- Born: 1977 (age 48–49)
- Education: Queen's University at Kingston Memorial University of Newfoundland (PhD)
- Occupation: Writer
- Parent(s): Tony Urquhart Jane Carter
- Website: emilyurquhart.ca

= Emily Urquhart =

Canadian writer (born 1977)

Emily Urquhart (born 1977) is a Canadian writer. She is most noted for her 2022 book Ordinary Wonder Tales, which was a shortlisted finalist for the 2023 Hilary Weston Writers' Trust Prize for Nonfiction.

==Background==
The daughter of artist Tony Urquhart and writer Jane Urquhart, she did her undergraduate education at Queen's University, and worked as a freelance writer and book reviewer before completing her Ph.D. in folklore studies at Memorial University of Newfoundland.

==Writing career==
Urquhart's first book, Beyond the Pale: Folklore, Family and the Mystery of Our Hidden Genes, was published in 2015. A memoir of her experience giving birth to a daughter who was diagnosed with albinism, the book was shortlisted for British Columbia's National Award for Canadian Non-Fiction in 2016.

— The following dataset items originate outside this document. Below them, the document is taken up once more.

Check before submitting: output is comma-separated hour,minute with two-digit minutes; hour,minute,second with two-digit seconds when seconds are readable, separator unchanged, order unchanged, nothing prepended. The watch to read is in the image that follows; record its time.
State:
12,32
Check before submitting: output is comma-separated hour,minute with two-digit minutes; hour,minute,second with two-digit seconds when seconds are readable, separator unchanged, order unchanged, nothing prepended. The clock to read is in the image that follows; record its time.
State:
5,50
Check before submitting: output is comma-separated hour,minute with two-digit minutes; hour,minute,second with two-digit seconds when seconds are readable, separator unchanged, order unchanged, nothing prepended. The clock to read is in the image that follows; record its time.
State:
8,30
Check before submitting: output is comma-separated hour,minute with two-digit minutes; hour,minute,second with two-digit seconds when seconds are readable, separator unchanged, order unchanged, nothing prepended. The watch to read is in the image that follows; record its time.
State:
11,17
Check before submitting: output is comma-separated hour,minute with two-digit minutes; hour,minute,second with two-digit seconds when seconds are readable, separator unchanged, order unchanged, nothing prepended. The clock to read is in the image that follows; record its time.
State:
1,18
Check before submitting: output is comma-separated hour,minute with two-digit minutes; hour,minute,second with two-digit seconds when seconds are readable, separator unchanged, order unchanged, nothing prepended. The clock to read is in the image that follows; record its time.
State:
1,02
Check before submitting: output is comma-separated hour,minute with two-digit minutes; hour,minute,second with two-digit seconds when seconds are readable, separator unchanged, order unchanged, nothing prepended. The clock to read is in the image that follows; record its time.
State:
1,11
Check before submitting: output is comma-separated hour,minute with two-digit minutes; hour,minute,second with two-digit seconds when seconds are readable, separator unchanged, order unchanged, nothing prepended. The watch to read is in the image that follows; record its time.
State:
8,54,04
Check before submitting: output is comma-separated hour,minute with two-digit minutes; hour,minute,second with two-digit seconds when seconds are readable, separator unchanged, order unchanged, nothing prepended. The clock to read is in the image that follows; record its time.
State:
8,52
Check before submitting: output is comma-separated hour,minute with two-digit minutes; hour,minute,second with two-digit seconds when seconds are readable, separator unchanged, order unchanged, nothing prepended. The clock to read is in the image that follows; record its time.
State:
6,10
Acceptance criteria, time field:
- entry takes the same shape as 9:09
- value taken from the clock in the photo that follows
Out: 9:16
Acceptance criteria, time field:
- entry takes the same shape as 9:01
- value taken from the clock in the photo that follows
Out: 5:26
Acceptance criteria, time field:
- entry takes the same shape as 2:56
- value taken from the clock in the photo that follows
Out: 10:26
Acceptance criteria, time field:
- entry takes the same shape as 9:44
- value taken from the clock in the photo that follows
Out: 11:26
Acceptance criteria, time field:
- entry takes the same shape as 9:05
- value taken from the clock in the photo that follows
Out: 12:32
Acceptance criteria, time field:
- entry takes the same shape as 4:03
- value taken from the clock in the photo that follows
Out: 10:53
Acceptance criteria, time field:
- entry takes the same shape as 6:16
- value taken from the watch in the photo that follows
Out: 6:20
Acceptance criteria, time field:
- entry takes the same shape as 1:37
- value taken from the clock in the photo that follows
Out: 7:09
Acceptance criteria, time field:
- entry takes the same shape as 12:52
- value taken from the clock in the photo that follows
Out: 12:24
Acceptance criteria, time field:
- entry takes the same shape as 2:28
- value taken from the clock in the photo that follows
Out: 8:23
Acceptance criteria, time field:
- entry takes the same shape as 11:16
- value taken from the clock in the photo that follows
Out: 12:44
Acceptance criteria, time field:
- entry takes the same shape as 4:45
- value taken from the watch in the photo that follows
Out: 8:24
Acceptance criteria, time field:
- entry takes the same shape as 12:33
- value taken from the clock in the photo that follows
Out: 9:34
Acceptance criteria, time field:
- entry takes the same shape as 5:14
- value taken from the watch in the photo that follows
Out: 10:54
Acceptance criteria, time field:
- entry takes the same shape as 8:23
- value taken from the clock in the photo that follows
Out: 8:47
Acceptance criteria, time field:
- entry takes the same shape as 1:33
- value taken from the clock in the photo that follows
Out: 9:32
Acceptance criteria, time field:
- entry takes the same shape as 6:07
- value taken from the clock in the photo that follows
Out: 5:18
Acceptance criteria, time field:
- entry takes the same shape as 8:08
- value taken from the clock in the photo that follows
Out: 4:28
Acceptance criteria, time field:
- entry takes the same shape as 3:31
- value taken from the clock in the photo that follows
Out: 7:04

In 2020 she published The Age of Creativity: Art, Memory, My Father and Me, a memoir of her childhood experiences learning about art from her father.

Ordinary Wonder Tales, a collection of essays about the intersection between memory and cultural folklore, was published in fall 2022.

Urquhart currently teaches creative writing at the University of Waterloo.